Description
A comforting chicken pot pie with a flaky puff pastry crust, tender chicken, and a creamy vegetable filling. Perfect for cozy family dinners or chilled evenings. The dish balances savory chicken, carrots, peas, and onions with a rich, homemade broth and cream. Minimal effort, maximum flavor.
Ingredients
2 sheets puff pastry (10 oz each, thawed)
3 cups cooked chicken (shredded or diced)
4 tablespoons unsalted butter
1 medium onion (finely chopped)
2 stalks celery (finely chopped)
2 large carrots (peeled and diced)
1/3 cup all-purpose flour
2 cups low-sodium chicken broth
1/2 cup heavy cream
1/2 cup frozen peas
1 teaspoon salt
1/2 teaspoon black pepper
1 teaspoon dried thyme
Instructions
Preheat oven to 400°F (200°C)

> **To-do list**
**a)** Answer these questions about the chicken pot pie recipe:
(i) How much heavy cream does it call for?
(ii) What oven temperature does it give?
(iii) What kind of crust does the description mention?
**b)** Print the part of the chicken pot pie recipe from "4 tablespoons unsalted" to "to 400°F (200°C)", word for word.
**c)** Carry on the chicken pot pie recipe from the point where it stops.

(Dataset items)

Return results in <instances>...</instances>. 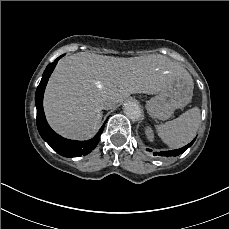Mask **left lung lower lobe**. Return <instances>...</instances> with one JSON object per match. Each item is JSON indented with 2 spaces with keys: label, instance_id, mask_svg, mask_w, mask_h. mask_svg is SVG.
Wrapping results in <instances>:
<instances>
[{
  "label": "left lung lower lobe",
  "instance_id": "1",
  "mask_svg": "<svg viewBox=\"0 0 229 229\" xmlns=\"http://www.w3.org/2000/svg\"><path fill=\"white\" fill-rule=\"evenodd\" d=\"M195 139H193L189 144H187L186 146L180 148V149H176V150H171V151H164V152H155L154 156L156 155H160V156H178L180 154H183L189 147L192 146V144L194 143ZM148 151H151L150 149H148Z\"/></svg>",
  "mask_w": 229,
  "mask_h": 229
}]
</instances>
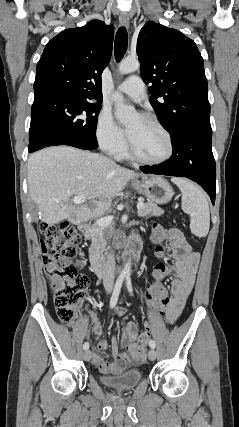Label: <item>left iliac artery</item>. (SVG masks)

...

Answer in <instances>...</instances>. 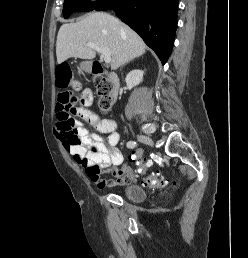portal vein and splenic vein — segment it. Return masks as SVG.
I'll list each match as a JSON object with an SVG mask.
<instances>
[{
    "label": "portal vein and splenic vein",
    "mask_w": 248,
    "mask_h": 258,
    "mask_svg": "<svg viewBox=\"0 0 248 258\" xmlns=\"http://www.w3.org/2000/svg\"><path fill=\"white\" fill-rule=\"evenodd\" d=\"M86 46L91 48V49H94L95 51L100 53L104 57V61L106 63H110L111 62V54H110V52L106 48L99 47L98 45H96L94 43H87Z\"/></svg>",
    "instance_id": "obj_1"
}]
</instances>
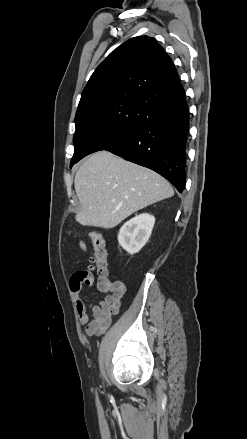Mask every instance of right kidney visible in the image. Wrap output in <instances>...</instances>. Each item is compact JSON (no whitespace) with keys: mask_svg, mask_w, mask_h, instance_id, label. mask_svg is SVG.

> **Answers to each task**
**a)**
(i) 1/2 cup
(ii) 400°F (200°C)
(iii) A flaky puff pastry crust

**b)**
4 tablespoons unsalted butter
1 medium onion (finely chopped)
2 stalks celery (finely chopped)
2 large carrots (peeled and diced)
1/3 cup all-purpose flour
2 cups low-sodium chicken broth
1/2 cup heavy cream
1/2 cup frozen peas
1 teaspoon salt
1/2 teaspoon black pepper
1 teaspoon dried thyme
Instructions
Preheat oven to 400°F (200°C)

**c)**
Roll out one puff pastry sheet and press into a 9-inch pie dish
Set aside a small portion (1/3) of the pastry for decorations
In a large pan, melt butter over medium heat
Sauté onions, celery, and carrots until tender (5-7 minutes)
Sprinkle flour and stir to coat
Gradually whisk in broth until smooth
Stir in heavy cream, peas, salt, pepper, and thyme. Simmer 2-3 minutes
Add shredded chicken and mix until fully combined
Pour the filling into the pie crust
Roll out remaining puff pastry and cut into strips for a lattice top
Place the lattice over the filling and seal edges
Brush with milk or egg wash (optional for shine)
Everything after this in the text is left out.